= TASK PROMPT =
Write out every line of the rows below, character for character.

[DATA PROVIDED — start]

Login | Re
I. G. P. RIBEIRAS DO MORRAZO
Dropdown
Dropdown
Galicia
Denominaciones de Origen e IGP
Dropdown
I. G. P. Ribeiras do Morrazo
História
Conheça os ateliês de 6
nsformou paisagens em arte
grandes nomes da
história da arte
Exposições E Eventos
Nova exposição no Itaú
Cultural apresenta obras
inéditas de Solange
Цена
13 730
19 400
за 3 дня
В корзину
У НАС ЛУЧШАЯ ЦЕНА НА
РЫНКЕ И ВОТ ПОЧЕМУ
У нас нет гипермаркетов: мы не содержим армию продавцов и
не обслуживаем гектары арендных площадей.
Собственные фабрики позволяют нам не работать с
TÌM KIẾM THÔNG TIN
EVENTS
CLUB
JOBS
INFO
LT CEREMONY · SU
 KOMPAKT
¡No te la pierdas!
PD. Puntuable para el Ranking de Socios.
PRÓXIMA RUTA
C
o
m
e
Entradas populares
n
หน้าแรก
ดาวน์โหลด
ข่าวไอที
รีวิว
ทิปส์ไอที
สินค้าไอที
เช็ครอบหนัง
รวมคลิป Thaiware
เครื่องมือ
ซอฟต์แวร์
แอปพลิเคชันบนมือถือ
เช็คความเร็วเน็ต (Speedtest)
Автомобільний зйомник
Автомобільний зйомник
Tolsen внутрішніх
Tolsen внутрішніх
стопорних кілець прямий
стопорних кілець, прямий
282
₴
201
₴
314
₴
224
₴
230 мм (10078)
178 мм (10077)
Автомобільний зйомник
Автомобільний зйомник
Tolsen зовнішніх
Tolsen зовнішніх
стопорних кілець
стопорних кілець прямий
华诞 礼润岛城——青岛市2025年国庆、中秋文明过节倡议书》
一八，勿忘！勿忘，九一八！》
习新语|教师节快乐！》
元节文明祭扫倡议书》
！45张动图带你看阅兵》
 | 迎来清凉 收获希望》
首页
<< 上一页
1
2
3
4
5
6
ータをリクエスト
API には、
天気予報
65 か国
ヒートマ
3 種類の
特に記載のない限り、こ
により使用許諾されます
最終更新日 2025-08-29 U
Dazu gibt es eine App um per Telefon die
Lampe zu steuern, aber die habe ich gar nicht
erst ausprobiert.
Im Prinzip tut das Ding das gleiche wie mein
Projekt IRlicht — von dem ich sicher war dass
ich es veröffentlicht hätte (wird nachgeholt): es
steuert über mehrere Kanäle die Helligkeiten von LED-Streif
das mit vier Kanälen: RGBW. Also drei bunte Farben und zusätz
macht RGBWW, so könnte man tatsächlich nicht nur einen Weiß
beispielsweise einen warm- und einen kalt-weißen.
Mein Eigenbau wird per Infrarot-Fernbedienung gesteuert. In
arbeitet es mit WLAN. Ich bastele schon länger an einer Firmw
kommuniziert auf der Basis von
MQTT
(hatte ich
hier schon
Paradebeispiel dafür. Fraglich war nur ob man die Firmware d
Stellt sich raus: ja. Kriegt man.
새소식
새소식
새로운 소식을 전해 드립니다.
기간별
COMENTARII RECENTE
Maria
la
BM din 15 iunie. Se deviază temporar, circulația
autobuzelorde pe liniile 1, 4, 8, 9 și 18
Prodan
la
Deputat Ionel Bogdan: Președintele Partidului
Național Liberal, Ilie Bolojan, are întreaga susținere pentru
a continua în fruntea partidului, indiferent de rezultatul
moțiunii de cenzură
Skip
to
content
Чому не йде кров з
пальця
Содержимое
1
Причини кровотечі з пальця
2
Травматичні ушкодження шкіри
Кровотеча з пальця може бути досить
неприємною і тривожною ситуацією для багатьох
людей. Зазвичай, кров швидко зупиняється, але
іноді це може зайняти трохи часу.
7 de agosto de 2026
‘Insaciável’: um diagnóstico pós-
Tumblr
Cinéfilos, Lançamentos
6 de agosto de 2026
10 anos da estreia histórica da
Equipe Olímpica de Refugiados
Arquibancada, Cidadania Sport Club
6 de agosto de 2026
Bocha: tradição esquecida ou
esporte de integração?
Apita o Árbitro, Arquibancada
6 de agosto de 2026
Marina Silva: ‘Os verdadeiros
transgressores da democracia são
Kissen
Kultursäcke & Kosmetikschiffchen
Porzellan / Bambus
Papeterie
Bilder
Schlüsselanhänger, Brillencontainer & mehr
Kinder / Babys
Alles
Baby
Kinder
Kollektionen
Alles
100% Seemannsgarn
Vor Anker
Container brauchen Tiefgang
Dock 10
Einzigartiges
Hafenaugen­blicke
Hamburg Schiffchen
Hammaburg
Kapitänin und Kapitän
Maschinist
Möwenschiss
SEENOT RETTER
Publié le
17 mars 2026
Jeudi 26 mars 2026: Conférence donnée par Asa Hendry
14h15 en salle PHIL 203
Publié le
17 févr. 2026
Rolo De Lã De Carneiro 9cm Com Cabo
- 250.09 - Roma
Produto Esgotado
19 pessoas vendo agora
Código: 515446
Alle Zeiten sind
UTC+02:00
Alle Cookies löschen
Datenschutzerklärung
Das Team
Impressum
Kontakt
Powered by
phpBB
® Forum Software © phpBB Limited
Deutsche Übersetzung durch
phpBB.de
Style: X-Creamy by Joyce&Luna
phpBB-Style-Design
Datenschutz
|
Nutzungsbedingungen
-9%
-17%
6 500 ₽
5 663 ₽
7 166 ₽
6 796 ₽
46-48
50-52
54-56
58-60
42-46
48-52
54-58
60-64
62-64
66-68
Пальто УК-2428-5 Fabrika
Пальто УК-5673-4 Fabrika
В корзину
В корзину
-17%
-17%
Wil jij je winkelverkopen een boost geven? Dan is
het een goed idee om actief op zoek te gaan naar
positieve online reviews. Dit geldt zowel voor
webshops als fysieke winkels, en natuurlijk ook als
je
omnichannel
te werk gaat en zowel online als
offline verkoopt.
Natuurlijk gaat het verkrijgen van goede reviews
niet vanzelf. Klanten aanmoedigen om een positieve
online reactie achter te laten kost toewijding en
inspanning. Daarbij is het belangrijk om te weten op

[DATA PROVIDED — finish]

= RESPONSE TO THIS TASK =
Login | Re
I. G. P. RIBEIRAS DO MORRAZO
Dropdown
Dropdown
Galicia
Denominaciones de Origen e IGP
Dropdown
I. G. P. Ribeiras do Morrazo
História
Conheça os ateliês de 6
nsformou paisagens em arte
grandes nomes da
história da arte
Exposições E Eventos
Nova exposição no Itaú
Cultural apresenta obras
inéditas de Solange
Цена
13 730
19 400
за 3 дня
В корзину
У НАС ЛУЧШАЯ ЦЕНА НА
РЫНКЕ И ВОТ ПОЧЕМУ
У нас нет гипермаркетов: мы не содержим армию продавцов и
не обслуживаем гектары арендных площадей.
Собственные фабрики позволяют нам не работать с
TÌM KIẾM THÔNG TIN
EVENTS
CLUB
JOBS
INFO
LT CEREMONY · SU
 KOMPAKT
¡No te la pierdas!
PD. Puntuable para el Ranking de Socios.
PRÓXIMA RUTA
C
o
m
e
Entradas populares
n
หน้าแรก
ดาวน์โหลด
ข่าวไอที
รีวิว
ทิปส์ไอที
สินค้าไอที
เช็ครอบหนัง
รวมคลิป Thaiware
เครื่องมือ
ซอฟต์แวร์
แอปพลิเคชันบนมือถือ
เช็คความเร็วเน็ต (Speedtest)
Автомобільний зйомник
Автомобільний зйомник
Tolsen внутрішніх
Tolsen внутрішніх
стопорних кілець прямий
стопорних кілець, прямий
282
₴
201
₴
314
₴
224
₴
230 мм (10078)
178 мм (10077)
Автомобільний зйомник
Автомобільний зйомник
Tolsen зовнішніх
Tolsen зовнішніх
стопорних кілець
стопорних кілець прямий
华诞 礼润岛城——青岛市2025年国庆、中秋文明过节倡议书》
一八，勿忘！勿忘，九一八！》
习新语|教师节快乐！》
元节文明祭扫倡议书》
！45张动图带你看阅兵》
 | 迎来清凉 收获希望》
首页
<< 上一页
1
2
3
4
5
6
ータをリクエスト
API には、
天気予報
65 か国
ヒートマ
3 種類の
特に記載のない限り、こ
により使用許諾されます
最終更新日 2025-08-29 U
Dazu gibt es eine App um per Telefon die
Lampe zu steuern, aber die habe ich gar nicht
erst ausprobiert.
Im Prinzip tut das Ding das gleiche wie mein
Projekt IRlicht — von dem ich sicher war dass
ich es veröffentlicht hätte (wird nachgeholt): es
steuert über mehrere Kanäle die Helligkeiten von LED-Streif
das mit vier Kanälen: RGBW. Also drei bunte Farben und zusätz
macht RGBWW, so könnte man tatsächlich nicht nur einen Weiß
beispielsweise einen warm- und einen kalt-weißen.
Mein Eigenbau wird per Infrarot-Fernbedienung gesteuert. In
arbeitet es mit WLAN. Ich bastele schon länger an einer Firmw
kommuniziert auf der Basis von
MQTT
(hatte ich
hier schon
Paradebeispiel dafür. Fraglich war nur ob man die Firmware d
Stellt sich raus: ja. Kriegt man.
새소식
새소식
새로운 소식을 전해 드립니다.
기간별
COMENTARII RECENTE
Maria
la
BM din 15 iunie. Se deviază temporar, circulația
autobuzelorde pe liniile 1, 4, 8, 9 și 18
Prodan
la
Deputat Ionel Bogdan: Președintele Partidului
Național Liberal, Ilie Bolojan, are întreaga susținere pentru
a continua în fruntea partidului, indiferent de rezultatul
moțiunii de cenzură
Skip
to
content
Чому не йде кров з
пальця
Содержимое
1
Причини кровотечі з пальця
2
Травматичні ушкодження шкіри
Кровотеча з пальця може бути досить
неприємною і тривожною ситуацією для багатьох
людей. Зазвичай, кров швидко зупиняється, але
іноді це може зайняти трохи часу.
7 de agosto de 2026
‘Insaciável’: um diagnóstico pós-
Tumblr
Cinéfilos, Lançamentos
6 de agosto de 2026
10 anos da estreia histórica da
Equipe Olímpica de Refugiados
Arquibancada, Cidadania Sport Club
6 de agosto de 2026
Bocha: tradição esquecida ou
esporte de integração?
Apita o Árbitro, Arquibancada
6 de agosto de 2026
Marina Silva: ‘Os verdadeiros
transgressores da democracia são
Kissen
Kultursäcke & Kosmetikschiffchen
Porzellan / Bambus
Papeterie
Bilder
Schlüsselanhänger, Brillencontainer & mehr
Kinder / Babys
Alles
Baby
Kinder
Kollektionen
Alles
100% Seemannsgarn
Vor Anker
Container brauchen Tiefgang
Dock 10
Einzigartiges
Hafenaugen­blicke
Hamburg Schiffchen
Hammaburg
Kapitänin und Kapitän
Maschinist
Möwenschiss
SEENOT RETTER
Publié le
17 mars 2026
Jeudi 26 mars 2026: Conférence donnée par Asa Hendry
14h15 en salle PHIL 203
Publié le
17 févr. 2026
Rolo De Lã De Carneiro 9cm Com Cabo
- 250.09 - Roma
Produto Esgotado
19 pessoas vendo agora
Código: 515446
Alle Zeiten sind
UTC+02:00
Alle Cookies löschen
Datenschutzerklärung
Das Team
Impressum
Kontakt
Powered by
phpBB
® Forum Software © phpBB Limited
Deutsche Übersetzung durch
phpBB.de
Style: X-Creamy by Joyce&Luna
phpBB-Style-Design
Datenschutz
|
Nutzungsbedingungen
-9%
-17%
6 500 ₽
5 663 ₽
7 166 ₽
6 796 ₽
46-48
50-52
54-56
58-60
42-46
48-52
54-58
60-64
62-64
66-68
Пальто УК-2428-5 Fabrika
Пальто УК-5673-4 Fabrika
В корзину
В корзину
-17%
-17%
Wil jij je winkelverkopen een boost geven? Dan is
het een goed idee om actief op zoek te gaan naar
positieve online reviews. Dit geldt zowel voor
webshops als fysieke winkels, en natuurlijk ook als
je
omnichannel
te werk gaat en zowel online als
offline verkoopt.
Natuurlijk gaat het verkrijgen van goede reviews
niet vanzelf. Klanten aanmoedigen om een positieve
online reactie achter te laten kost toewijding en
inspanning. Daarbij is het belangrijk om te weten op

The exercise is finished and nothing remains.